The Nyquist No-ISI criteria is a rule for avoiding interference between symbols in digital communications. In order for a symbol pulse to meet the criteria, that symbol's pulse amplitude must be zero at the start of any other symbol period. The criteria itself has a formal mathematical definition that can most likely be found in your textbook and any other textbook on digital communications, so I will skip that here. There are three cases to consider where pulse shapes may meet this criteria.

  1. When the length of the pulse shape is shorter than the symbol period. One example of this is the RZ pulse shape. The orthonormal RZ pulse shape is defined as $p(t) = \sqrt{2/T_{s}}$ for $0 \le t \lt T_{s}/2$ and an example is shown in the graph below.

enter image description here

https://www.hebergementwebs.com/digital-communication-tutorial/digital-communication-line-codes

You can see the symbols do not interfere and there is actually extra space between each symbol.
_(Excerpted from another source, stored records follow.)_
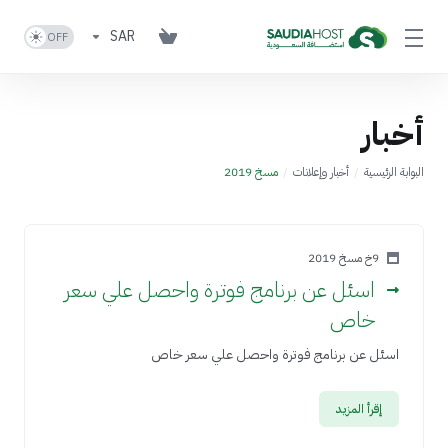
SAR
أخبار
البوابة الرئيسية
أخبار وإعلانات
مسخ 2019
9خ مسخ 2019
اسئل عن برنامج فوترة واحصل علي سعر
خاص
اسئل عن برنامج فوترة واحصل علي سعر خاص
إقرأ المزيد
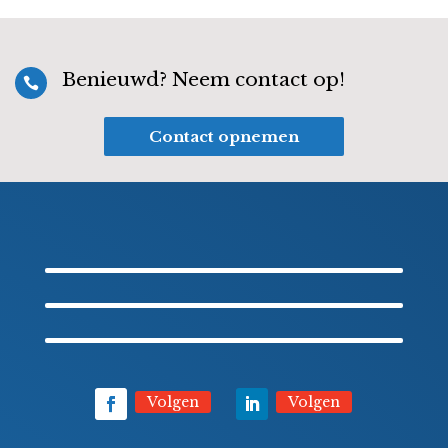
Benieuwd? Neem contact op!

Contact opnemen
Volgen
Volgen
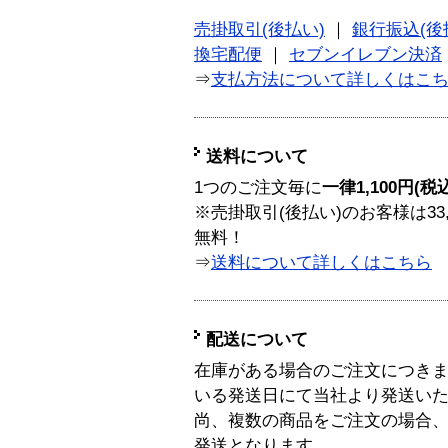
売掛取引(後払い)
｜
銀行振込(後
換宅配便
｜
セブンイレブン決済
⇒
支払方法について詳しくはこ
送料について
1つのご注文毎に
一律1,100円(税
※売掛取引(後払い)のお客様は33
無料！
⇒
送料について詳しくはこちら
配送について
在庫がある場合のご注文につき
いる発送日にて当社より発送い
尚、複数の商品をご注文の場合
発送となります。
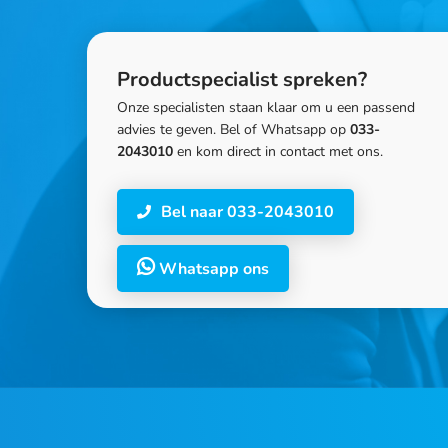
Productspecialist spreken?
Onze specialisten staan klaar om u een passend
advies te geven. Bel of Whatsapp op
033-
2043010
en kom direct in contact met ons.
Bel naar 033-2043010
Whatsapp ons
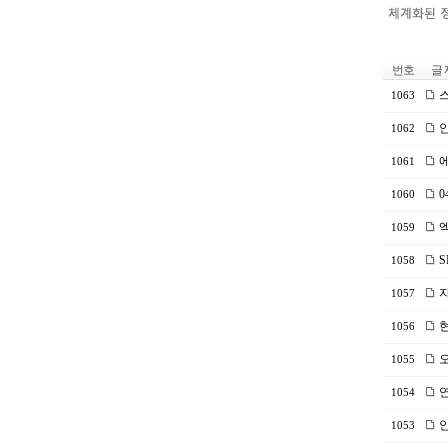
번호
글 
스
1063
안
1062
에
1061
0
1060
엑
1059
S
1058
자
1057
현
1056
오
1055
연
1054
안
1053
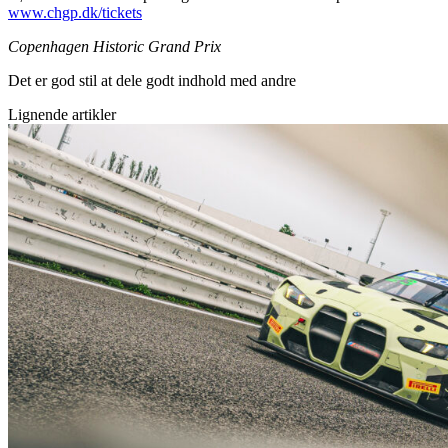
www.chgp.dk/tickets
Copenhagen Historic Grand Prix
Det er god stil at dele godt indhold med andre
Lignende artikler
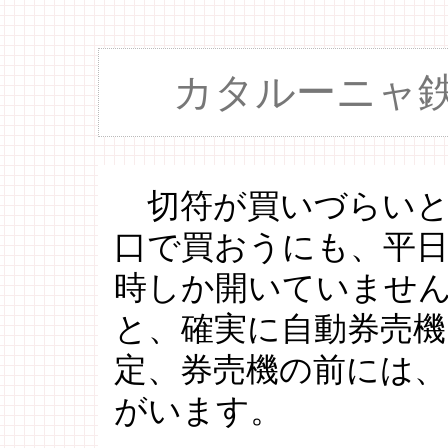
カタルーニャ
切符が買いづらいと
口で買おうにも、平日
時しか開いていませ
と、確実に自動券売
定、券売機の前には
がいます。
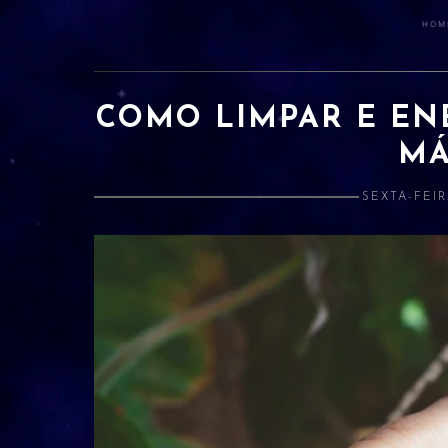
HOM
COMO LIMPAR E EN
MÁ
SEXTA-FEIR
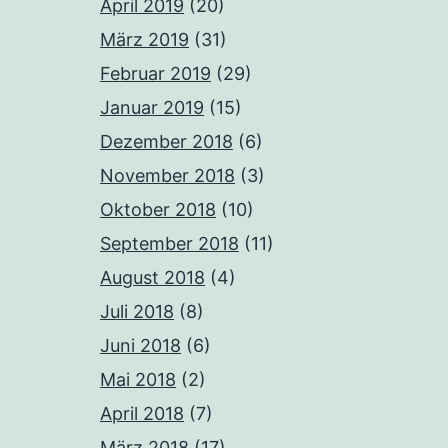
April 2019
(20)
März 2019
(31)
Februar 2019
(29)
Januar 2019
(15)
Dezember 2018
(6)
November 2018
(3)
Oktober 2018
(10)
September 2018
(11)
August 2018
(4)
Juli 2018
(8)
Juni 2018
(6)
Mai 2018
(2)
April 2018
(7)
März 2018
(17)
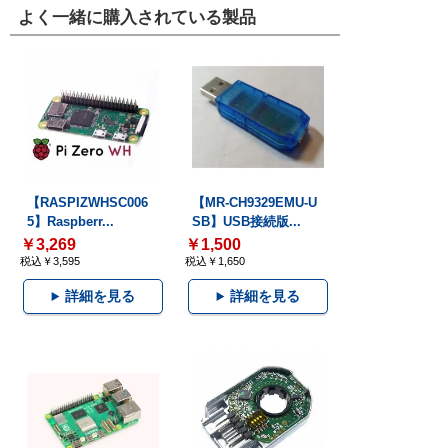
よく一緒に購入されている製品
【RASPIZWHSC006
【MR-CH9329EMU-U
5】Raspberr...
SB】USB接続版...
￥3,269
￥1,500
税込￥3,595
税込￥1,650
詳細を見る
詳細を見る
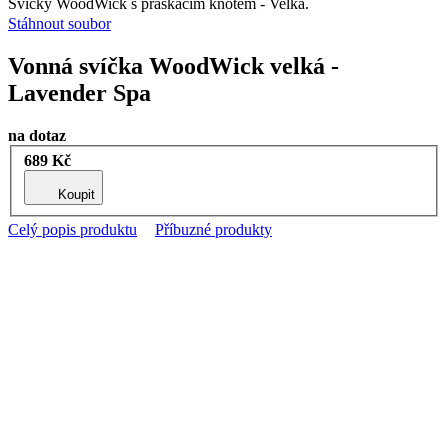
Svíčky WoodWick s praskacím knotem - Velká.
Stáhnout soubor
Vonná svíčka WoodWick velká -
Lavender Spa
na dotaz
689 Kč
Koupit
Celý popis produktu
Příbuzné produkty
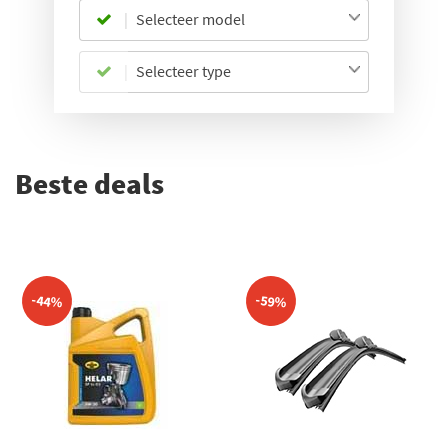
Selecteer model
Selecteer type
Beste deals
-44%
-59%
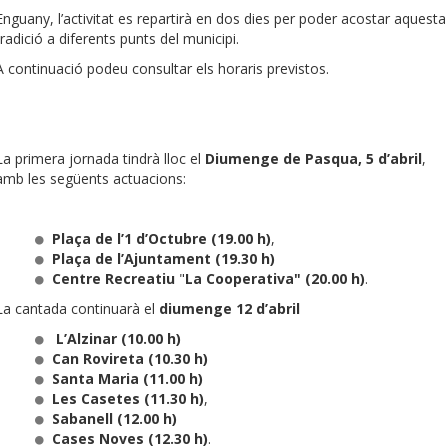
Enguany, l’activitat es repartirà en dos dies per poder acostar aquesta
tradició a diferents punts del municipi.
A continuació podeu consultar els horaris previstos.
La primera jornada tindrà lloc el
Diumenge de Pasqua, 5 d’abril
,
amb les següents actuacions:
Plaça de l’1 d’Octubre (19.00 h)
,
Plaça de l’Ajuntament (19.30 h)
Centre Recreatiu
"
La Cooperativa" (20.00 h)
.
La cantada continuarà el
diumenge 12 d’abril
L’Alzinar (10.00 h)
Can Rovireta (10.30 h)
Santa Maria (11.00 h)
Les Casetes (11.30 h)
,
Sabanell (12.00 h)
Cases Noves (12.30 h)
.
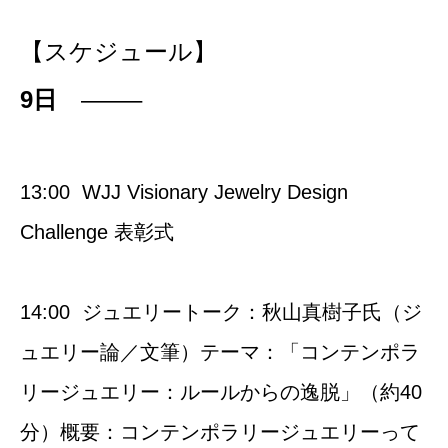
【スケジュール】
9日
——–
13:00 WJJ Visionary Jewelry Design
Challenge 表彰式
14:00 ジュエリートーク：秋山真樹子氏（ジ
ュエリー論／文筆）テーマ：「コンテンポラ
リージュエリー：ルールからの逸脱」（約40
分）概要：コンテンポラリージュエリーって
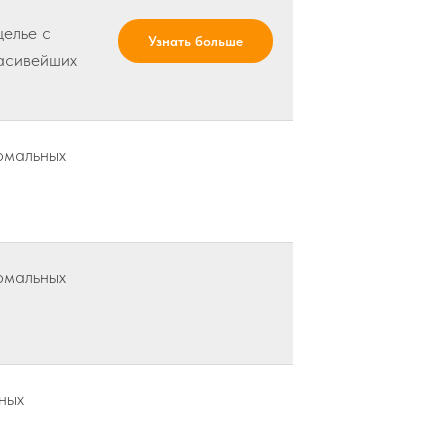
елье с
Узнать больше
асивейших
рмальных
рмальных
ных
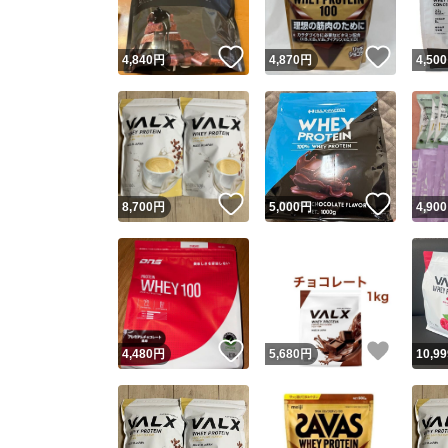
いいね！
いいね
4,840
円
4,870
円
4,500
いいね！
いいね
8,700
円
5,000
円
4,900
いいね！
いいね
4,480
円
5,680
円
10,99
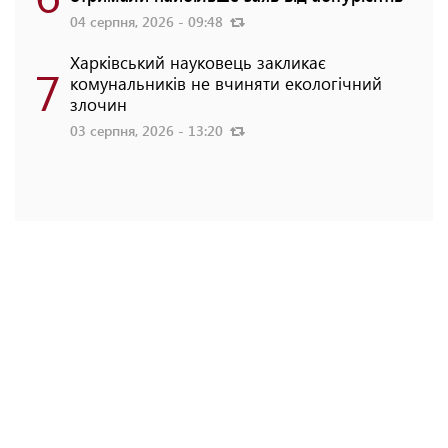
04 серпня, 2026 - 09:48
Харківський науковець закликає
7
комунальників не вчиняти екологічний
злочин
03 серпня, 2026 - 13:20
This is why it is called "Return to Zero."

  1. When the length of the pulse shape is equal to the symbol period. One example of this is the NRZ pulse shape. The orthonormal NRZ pulse shape is defined as $p(t) = \sqrt{1/T_{s}}$ for $0 \le t \lt T_{s}$ and an example is shown in the graph below.

enter image description here

https://www.hebergementwebs.com/digital-communication-tutorial/digital-communication-line-codes

You can see the symbols do not interfere, but there is also no extra space between symbols. This is why it is called "Non-Return to Zero."

  1. When the pulse shape period is greater than the symbol period. The most common example of this is the SRRC pulse shape. A pure SRRC pulse is bandlimited, so it is infinite in the time domain. This is desirable because it takes less bandwidth to send an SRRC pulse with the same energy as an NRZ pulse. I'm not going to attempt to write out the entire function, but a graph of it is shown below.

enter image description here

https://en.wikipedia.org/wiki/Raised-cosine_filter

You can see that the function is zero at the start of each other symbol period and therefore satisfies the Nyquist No-ISI criteria even though the signal itself is infinite in the time domain.

It's also worth mentioning that the Nyquist No-ISI criteria only holds for an ideal channel. Most real-world channels apply a filtering effect to the transmitted waveform that stretches out the symbols and causes some ISI.